# Two speed motor question



## yellow_cad (Jun 20, 2012)

I've got an 8X18 Jet lathe with mill head made in the 1980s.  The lathe uses a single phase 110 volt two speed motor that uses a capacitor to help it start under load.  The electrical switch is mechanical and obviously has a forward button and a reverse button.  It also has a button (longer than the f/r buttons so pushing more mechanical levers down) when pushed with either the forward or reverse button that drastically changes the geared speed (sort of like half).  Here is my issue: when only pushing, say, the forward button, I get the series of geared speeds that are listed as those coming from the low speed portion of the motor.  When I push the forward button along with the speed altering button, I go to about half of the lower range but pretty soon, I see smoke coming from, I believe, my motor.  Does this indicate that my two speed motor has lost its high speed range?  I don't want to get in a hurry to pull it out to have it rewound, if I'm just missing something.  Thanks for any input.  Jim


----------



## franklynb (Jun 21, 2012)

Is it possible that the capacitor is a RUN cap, not just starting cap? If so, and its failed/failing, that
would account for the motor inefficiency at high speed & load.

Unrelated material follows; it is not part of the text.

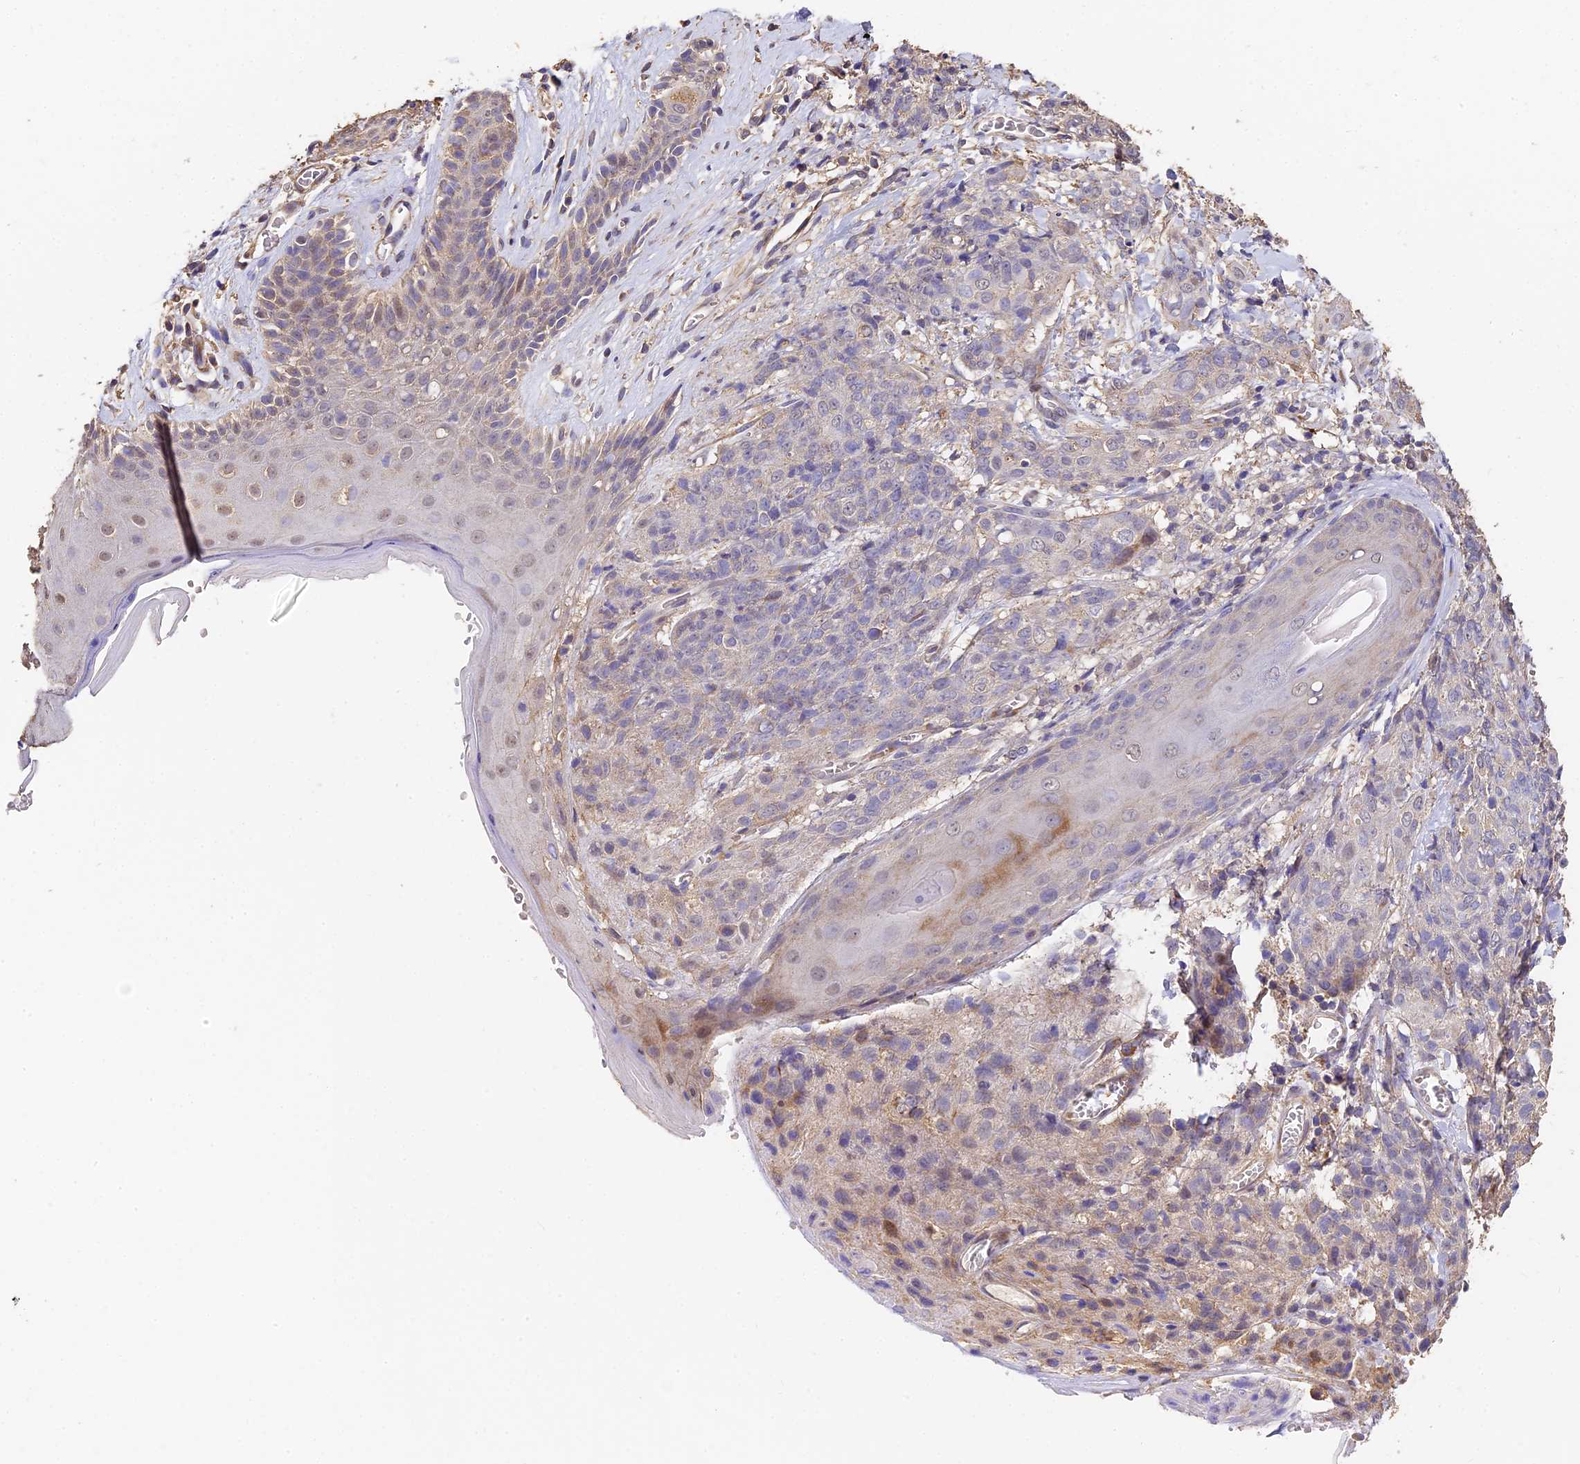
{"staining": {"intensity": "negative", "quantity": "none", "location": "none"}, "tissue": "skin cancer", "cell_type": "Tumor cells", "image_type": "cancer", "snomed": [{"axis": "morphology", "description": "Squamous cell carcinoma, NOS"}, {"axis": "topography", "description": "Skin"}, {"axis": "topography", "description": "Vulva"}], "caption": "A high-resolution histopathology image shows immunohistochemistry (IHC) staining of squamous cell carcinoma (skin), which exhibits no significant positivity in tumor cells. (Immunohistochemistry (ihc), brightfield microscopy, high magnification).", "gene": "SLC11A1", "patient": {"sex": "female", "age": 85}}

Verifying a capacitor -- other than
an open failure -- sort of requires a special meter or oscilloscope, unless you're familiar with checking
circuits by building a simulator...

hth.

--frankb
Jim wrote:


yellow_cad said:


> I... I go to about half of the lower range but pretty soon, I see smoke coming from, I believe, my motor.  Does this indicate that my two speed motor has lost its high speed range


----------



## yellow_cad (Jun 21, 2012)

The first thing I had to do to this machine is to replace the milling head capacitor but the lathe capacitor looks to be the original one by the way it fits and how it is connected.  Could it be that even though it is there and hooked up, that it is not providing any capacitance?  Would the system run with a capacitor that is not functioning or minimally functioning?  Jim


----------



## SamIAm (Jun 23, 2012)

yellow_cad said:


> I've got an 8X18 Jet lathe with mill head made in the 1980s.  The lathe uses a single phase 110 volt two speed motor that uses a capacitor to help it start under load.  The electrical switch is mechanical and obviously has a forward button and a reverse button.  It also has a button (longer than the f/r buttons so pushing more mechanical levers down) when pushed with either the forward or reverse button that drastically changes the geared speed (sort of like half).  Here is my issue: when only pushing, say, the forward button, I get the series of geared speeds that are listed as those coming from the low speed portion of the motor.  When I push the forward button along with the speed altering button, I go to about half of the lower range but pretty soon, I see smoke coming from, I believe, my motor.  Does this indicate that my two speed motor has lost its high speed range?  I don't want to get in a hurry to pull it out to have it rewound, if I'm just missing something.  Thanks for any input.  Jim



Jim, 
Have you tried looking here?
http://www.jettools.com/us/manufacturing/en/service_support/manuals.html


----------



## Alan Douglas (Jun 23, 2012)

> Would the system run with a capacitor that is not functioning or minimally functioning?


Probably, with much lower torque.


----------